Несмотря на крошечный рост и легкомысленный вид, Нина всегда умела рассуждать здраво.
– Нина, – виновато начала Надежда, – обещаю тебе, что когда мне удастся во всем разобраться, точнее, не «когда», а «если»… то ты будешь первым человеком, которому я все расскажу. Но сейчас… ну никак не могу!
– Ну как знаешь, – обиделась Нина. – Я старалась, материалы искала. И так уж года два не виделись, ты теперь опять пропадешь…
– Даю слово! – твердо сказала Надежда. – Я тебя когда-нибудь обманывала?
– Нет. – Нине пришлось согласиться с очевидным. – Так что жду с нетерпением подробного рассказа о смерти Ларисы Гусаровой. Мои театралы умрут от зависти, что я такое раньше всех узнаю!
Надежда Николаевна позвонила мне как-то вечером и поинтересовалась, что нового. У меня было все по-старому, ничего не изменилось.

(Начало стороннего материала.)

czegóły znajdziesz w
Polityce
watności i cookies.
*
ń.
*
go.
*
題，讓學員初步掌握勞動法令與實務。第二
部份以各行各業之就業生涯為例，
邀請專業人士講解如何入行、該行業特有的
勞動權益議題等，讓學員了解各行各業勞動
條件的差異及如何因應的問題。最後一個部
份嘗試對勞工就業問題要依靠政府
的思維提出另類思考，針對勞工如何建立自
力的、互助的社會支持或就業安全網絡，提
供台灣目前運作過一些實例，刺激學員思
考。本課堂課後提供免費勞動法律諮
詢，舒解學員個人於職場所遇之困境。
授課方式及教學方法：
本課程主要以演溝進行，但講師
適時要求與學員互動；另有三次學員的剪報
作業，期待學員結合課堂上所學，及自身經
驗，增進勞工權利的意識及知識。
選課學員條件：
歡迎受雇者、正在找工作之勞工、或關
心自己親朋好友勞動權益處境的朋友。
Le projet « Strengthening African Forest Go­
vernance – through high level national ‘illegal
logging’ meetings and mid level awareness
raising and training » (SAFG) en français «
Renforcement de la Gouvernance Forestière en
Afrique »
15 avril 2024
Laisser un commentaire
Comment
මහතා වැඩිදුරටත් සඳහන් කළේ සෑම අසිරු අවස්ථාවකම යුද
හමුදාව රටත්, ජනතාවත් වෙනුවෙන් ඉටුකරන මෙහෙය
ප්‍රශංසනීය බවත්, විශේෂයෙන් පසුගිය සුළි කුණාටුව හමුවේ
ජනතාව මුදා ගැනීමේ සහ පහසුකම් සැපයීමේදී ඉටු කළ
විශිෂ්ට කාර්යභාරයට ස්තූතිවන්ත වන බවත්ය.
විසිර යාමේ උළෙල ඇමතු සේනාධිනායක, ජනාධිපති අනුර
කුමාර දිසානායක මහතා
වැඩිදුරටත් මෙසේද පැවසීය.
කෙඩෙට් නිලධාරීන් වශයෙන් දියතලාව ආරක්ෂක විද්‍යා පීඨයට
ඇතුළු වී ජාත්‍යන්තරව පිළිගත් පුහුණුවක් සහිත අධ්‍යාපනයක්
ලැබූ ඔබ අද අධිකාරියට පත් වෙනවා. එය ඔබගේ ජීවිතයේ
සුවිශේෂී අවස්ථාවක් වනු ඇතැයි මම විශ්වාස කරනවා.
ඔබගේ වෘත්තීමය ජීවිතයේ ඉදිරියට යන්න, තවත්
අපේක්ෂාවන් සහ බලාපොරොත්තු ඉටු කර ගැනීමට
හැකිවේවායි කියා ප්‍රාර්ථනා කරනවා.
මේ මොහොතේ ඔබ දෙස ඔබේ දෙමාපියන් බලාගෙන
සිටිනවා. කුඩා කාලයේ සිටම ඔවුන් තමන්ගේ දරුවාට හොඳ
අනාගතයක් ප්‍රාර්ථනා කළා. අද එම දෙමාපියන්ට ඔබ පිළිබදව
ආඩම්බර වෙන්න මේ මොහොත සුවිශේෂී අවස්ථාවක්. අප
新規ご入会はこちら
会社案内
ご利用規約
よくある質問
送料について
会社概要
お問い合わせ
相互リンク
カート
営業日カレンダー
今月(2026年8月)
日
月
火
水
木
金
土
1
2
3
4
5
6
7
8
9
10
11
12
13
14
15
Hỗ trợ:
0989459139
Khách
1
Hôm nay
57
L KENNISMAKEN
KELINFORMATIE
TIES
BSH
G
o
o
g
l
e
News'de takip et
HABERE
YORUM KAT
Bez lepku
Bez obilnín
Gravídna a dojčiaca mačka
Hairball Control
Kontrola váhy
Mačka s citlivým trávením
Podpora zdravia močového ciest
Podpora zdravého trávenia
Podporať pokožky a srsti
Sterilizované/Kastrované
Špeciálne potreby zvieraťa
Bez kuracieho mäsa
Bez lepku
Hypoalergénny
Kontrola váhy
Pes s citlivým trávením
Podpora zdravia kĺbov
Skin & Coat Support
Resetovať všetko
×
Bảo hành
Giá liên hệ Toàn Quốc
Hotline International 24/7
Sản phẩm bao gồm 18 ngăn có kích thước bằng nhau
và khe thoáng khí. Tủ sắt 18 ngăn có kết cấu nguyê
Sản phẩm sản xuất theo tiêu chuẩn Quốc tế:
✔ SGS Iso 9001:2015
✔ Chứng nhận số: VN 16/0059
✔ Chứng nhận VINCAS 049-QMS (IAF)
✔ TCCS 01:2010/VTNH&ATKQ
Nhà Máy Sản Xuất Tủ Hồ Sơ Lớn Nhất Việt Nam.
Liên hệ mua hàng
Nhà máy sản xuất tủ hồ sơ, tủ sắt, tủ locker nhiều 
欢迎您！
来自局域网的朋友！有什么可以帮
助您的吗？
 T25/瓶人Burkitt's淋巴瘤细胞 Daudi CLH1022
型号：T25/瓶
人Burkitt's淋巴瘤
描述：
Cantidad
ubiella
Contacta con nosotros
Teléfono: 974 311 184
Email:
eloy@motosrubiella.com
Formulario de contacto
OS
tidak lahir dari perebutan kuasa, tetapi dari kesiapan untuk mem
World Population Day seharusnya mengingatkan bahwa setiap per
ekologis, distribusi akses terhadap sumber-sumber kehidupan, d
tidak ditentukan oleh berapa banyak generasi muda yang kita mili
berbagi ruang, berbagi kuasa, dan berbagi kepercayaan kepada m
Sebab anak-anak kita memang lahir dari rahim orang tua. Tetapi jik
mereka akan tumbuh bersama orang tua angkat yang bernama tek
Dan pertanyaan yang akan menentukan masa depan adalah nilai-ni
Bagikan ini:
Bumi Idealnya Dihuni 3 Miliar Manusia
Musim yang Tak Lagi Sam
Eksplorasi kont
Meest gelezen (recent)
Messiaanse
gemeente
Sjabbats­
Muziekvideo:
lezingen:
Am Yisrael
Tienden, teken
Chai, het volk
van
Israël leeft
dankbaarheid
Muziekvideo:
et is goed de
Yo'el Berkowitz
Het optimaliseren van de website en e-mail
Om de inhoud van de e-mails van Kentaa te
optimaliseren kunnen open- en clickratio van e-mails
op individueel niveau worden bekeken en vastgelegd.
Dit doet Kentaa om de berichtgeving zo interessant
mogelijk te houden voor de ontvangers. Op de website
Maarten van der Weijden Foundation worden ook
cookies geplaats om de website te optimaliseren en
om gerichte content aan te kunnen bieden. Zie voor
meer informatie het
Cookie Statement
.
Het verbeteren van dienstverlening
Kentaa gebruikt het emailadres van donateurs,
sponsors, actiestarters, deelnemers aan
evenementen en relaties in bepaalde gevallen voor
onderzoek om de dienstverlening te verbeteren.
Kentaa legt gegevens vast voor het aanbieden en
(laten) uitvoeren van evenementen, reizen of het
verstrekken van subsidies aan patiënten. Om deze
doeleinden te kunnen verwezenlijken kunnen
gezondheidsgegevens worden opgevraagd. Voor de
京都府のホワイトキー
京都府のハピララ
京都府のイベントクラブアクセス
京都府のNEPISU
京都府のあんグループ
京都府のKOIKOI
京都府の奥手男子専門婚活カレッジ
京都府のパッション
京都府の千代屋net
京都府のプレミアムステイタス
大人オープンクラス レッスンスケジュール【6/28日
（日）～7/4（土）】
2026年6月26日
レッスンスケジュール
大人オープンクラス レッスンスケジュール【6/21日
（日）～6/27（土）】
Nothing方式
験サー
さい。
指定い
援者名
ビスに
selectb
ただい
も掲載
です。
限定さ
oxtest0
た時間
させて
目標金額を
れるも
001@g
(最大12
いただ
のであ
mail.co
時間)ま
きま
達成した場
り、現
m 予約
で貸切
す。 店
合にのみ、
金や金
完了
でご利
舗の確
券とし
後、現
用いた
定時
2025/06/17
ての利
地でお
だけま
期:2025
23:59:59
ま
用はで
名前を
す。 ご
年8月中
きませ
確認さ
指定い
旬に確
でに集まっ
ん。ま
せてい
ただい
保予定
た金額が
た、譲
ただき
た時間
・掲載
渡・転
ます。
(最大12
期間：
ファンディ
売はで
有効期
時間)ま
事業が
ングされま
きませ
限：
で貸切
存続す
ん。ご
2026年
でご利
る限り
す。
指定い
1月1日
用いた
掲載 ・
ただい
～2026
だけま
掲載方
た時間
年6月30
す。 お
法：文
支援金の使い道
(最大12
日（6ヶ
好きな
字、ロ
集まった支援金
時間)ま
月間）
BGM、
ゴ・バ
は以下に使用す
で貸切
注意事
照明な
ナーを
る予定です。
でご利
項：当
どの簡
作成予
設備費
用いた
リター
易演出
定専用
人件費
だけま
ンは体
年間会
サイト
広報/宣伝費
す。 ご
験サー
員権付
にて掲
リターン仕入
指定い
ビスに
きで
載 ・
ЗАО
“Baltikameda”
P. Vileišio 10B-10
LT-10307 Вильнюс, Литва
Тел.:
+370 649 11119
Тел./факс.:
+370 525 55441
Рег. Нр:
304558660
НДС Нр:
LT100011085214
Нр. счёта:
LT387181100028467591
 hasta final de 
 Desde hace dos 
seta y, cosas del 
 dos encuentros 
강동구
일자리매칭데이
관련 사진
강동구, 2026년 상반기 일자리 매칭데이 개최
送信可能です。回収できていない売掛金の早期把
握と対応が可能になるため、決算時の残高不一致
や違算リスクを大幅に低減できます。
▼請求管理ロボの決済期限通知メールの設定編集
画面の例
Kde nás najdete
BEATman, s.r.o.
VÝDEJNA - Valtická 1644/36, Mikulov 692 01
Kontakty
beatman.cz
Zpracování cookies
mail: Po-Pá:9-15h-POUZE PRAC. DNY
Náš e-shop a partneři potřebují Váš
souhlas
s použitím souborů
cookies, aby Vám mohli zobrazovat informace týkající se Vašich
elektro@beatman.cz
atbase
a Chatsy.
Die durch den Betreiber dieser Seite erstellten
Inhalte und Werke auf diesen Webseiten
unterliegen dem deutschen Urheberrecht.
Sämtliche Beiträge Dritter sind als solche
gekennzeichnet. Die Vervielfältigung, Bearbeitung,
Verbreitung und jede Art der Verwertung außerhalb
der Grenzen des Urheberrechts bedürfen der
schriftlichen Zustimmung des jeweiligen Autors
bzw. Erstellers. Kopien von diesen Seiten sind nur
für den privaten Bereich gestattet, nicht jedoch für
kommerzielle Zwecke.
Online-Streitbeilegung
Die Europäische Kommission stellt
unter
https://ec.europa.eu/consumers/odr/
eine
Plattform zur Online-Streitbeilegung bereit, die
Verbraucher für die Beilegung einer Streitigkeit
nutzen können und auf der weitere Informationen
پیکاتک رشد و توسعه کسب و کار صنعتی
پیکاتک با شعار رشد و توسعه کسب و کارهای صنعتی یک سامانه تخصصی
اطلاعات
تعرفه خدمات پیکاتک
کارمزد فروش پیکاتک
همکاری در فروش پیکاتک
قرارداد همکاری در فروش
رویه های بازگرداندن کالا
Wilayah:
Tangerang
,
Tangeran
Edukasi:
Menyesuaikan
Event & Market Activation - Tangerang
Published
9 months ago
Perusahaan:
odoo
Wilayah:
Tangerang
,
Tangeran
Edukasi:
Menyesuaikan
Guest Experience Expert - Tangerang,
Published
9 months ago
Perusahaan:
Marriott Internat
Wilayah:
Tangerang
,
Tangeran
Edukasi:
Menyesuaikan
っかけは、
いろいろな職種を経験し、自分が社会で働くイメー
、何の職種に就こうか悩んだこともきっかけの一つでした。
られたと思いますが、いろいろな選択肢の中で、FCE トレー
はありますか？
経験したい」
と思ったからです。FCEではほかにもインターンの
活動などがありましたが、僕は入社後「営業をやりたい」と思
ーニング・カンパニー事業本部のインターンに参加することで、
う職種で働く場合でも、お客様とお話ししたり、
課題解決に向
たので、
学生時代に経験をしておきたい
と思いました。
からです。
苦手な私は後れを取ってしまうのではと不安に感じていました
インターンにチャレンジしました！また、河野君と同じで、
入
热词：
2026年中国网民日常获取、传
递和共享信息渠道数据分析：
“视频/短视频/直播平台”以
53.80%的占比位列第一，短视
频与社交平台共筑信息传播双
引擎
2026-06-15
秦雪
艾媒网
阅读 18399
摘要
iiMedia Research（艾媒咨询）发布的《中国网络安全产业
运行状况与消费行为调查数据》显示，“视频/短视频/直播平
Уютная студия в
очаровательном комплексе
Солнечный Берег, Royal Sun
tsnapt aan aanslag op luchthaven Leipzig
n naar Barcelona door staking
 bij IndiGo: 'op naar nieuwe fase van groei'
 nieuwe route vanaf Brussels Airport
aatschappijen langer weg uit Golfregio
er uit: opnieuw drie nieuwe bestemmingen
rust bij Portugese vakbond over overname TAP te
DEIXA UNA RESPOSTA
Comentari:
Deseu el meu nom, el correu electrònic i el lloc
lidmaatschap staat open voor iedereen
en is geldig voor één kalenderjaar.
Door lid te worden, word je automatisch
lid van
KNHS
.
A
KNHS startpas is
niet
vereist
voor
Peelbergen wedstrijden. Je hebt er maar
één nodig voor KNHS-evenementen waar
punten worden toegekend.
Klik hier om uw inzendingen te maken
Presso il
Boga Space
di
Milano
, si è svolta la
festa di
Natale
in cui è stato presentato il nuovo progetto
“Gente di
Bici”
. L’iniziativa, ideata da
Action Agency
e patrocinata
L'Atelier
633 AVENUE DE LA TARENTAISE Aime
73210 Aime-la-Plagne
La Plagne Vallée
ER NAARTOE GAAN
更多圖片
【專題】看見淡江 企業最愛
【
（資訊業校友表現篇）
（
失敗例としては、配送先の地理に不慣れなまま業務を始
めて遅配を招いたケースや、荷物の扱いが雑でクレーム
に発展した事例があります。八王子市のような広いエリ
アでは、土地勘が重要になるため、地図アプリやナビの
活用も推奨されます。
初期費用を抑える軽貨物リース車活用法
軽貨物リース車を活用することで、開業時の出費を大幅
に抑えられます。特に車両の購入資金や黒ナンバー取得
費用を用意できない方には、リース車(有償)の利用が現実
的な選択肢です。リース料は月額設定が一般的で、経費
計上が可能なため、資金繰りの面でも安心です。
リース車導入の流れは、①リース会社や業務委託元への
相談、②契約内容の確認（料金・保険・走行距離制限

– Зато у меня куча новостей, – захлебывалась Надежда. – Кактус оказался чудесным цветком, он вывел меня к цели. Сейчас по телефону скажу тебе только одно: все это правда, фотография сделана с натуры. Действительно, существует такой дом, и в нем жила женщина, которая пять лет назад выбросилась из окна. Это официально так считается, что самоубийство. А на самом
– Это и так на фотографии видно, – поддакнула я.
– Отсюда следует, что фотография эта очень важная, это доказательство преступления. И тому, кто за ней охотится, она очень нужна. Значит, так. Я тут еще немного поразведаю и потом заеду к тетке, подробно все расскажу. А ты, Маша, будь осторожна, потому что дело серьезное… Этот тип так просто от тебя не отстанет.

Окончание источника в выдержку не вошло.